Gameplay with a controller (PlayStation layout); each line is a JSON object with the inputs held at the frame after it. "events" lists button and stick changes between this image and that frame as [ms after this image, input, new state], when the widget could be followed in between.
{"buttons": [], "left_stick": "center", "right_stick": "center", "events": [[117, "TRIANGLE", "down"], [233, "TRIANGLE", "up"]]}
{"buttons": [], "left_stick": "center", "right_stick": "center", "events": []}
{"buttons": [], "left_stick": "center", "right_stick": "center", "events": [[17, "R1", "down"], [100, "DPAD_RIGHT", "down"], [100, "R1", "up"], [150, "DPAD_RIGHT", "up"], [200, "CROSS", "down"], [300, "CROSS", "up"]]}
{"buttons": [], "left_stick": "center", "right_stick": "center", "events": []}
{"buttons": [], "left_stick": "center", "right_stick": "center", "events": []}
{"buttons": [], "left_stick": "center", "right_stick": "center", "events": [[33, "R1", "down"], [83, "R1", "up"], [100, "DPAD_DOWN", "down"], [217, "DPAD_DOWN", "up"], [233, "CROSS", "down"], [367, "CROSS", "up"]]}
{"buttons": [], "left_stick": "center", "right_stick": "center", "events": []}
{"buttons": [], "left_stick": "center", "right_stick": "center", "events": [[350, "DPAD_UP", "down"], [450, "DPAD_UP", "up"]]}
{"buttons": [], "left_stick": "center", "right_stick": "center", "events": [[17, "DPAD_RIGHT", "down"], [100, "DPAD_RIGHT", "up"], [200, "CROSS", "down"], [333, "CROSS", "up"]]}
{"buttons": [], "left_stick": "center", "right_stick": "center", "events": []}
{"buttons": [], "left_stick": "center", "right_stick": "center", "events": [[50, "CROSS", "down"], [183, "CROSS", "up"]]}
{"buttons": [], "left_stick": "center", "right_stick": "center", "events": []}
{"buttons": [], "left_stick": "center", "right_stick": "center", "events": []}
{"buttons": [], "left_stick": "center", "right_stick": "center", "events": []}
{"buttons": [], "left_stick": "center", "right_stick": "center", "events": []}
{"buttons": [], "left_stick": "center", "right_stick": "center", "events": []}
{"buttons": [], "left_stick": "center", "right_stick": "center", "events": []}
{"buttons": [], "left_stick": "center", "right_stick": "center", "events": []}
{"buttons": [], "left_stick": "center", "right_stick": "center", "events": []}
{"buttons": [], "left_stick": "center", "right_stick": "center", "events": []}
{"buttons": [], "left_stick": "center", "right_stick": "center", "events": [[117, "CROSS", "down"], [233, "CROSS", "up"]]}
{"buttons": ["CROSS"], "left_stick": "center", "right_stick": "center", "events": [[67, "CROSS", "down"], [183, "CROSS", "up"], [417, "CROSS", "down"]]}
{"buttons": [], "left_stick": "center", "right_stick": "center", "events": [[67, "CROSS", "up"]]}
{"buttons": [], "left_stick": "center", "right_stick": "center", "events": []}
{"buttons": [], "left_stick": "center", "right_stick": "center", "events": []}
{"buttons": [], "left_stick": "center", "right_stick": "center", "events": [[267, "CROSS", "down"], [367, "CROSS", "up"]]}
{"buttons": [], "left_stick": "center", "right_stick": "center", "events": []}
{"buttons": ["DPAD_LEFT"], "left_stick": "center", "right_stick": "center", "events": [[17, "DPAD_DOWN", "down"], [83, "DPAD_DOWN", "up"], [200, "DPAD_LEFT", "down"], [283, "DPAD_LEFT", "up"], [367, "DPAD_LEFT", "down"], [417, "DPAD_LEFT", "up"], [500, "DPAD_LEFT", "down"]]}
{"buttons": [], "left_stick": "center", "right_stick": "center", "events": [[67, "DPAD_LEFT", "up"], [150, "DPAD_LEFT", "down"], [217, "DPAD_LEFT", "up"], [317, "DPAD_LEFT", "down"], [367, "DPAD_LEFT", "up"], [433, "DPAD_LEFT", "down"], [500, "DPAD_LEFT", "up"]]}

BRIEF:
Among the lines above, return those that hold the word "CROSS".

RESPONSE TO THIS TASK:
{"buttons": [], "left_stick": "center", "right_stick": "center", "events": [[17, "R1", "down"], [100, "DPAD_RIGHT", "down"], [100, "R1", "up"], [150, "DPAD_RIGHT", "up"], [200, "CROSS", "down"], [300, "CROSS", "up"]]}
{"buttons": [], "left_stick": "center", "right_stick": "center", "events": [[33, "R1", "down"], [83, "R1", "up"], [100, "DPAD_DOWN", "down"], [217, "DPAD_DOWN", "up"], [233, "CROSS", "down"], [367, "CROSS", "up"]]}
{"buttons": [], "left_stick": "center", "right_stick": "center", "events": [[17, "DPAD_RIGHT", "down"], [100, "DPAD_RIGHT", "up"], [200, "CROSS", "down"], [333, "CROSS", "up"]]}
{"buttons": [], "left_stick": "center", "right_stick": "center", "events": [[50, "CROSS", "down"], [183, "CROSS", "up"]]}
{"buttons": [], "left_stick": "center", "right_stick": "center", "events": [[117, "CROSS", "down"], [233, "CROSS", "up"]]}
{"buttons": ["CROSS"], "left_stick": "center", "right_stick": "center", "events": [[67, "CROSS", "down"], [183, "CROSS", "up"], [417, "CROSS", "down"]]}
{"buttons": [], "left_stick": "center", "right_stick": "center", "events": [[67, "CROSS", "up"]]}
{"buttons": [], "left_stick": "center", "right_stick": "center", "events": [[267, "CROSS", "down"], [367, "CROSS", "up"]]}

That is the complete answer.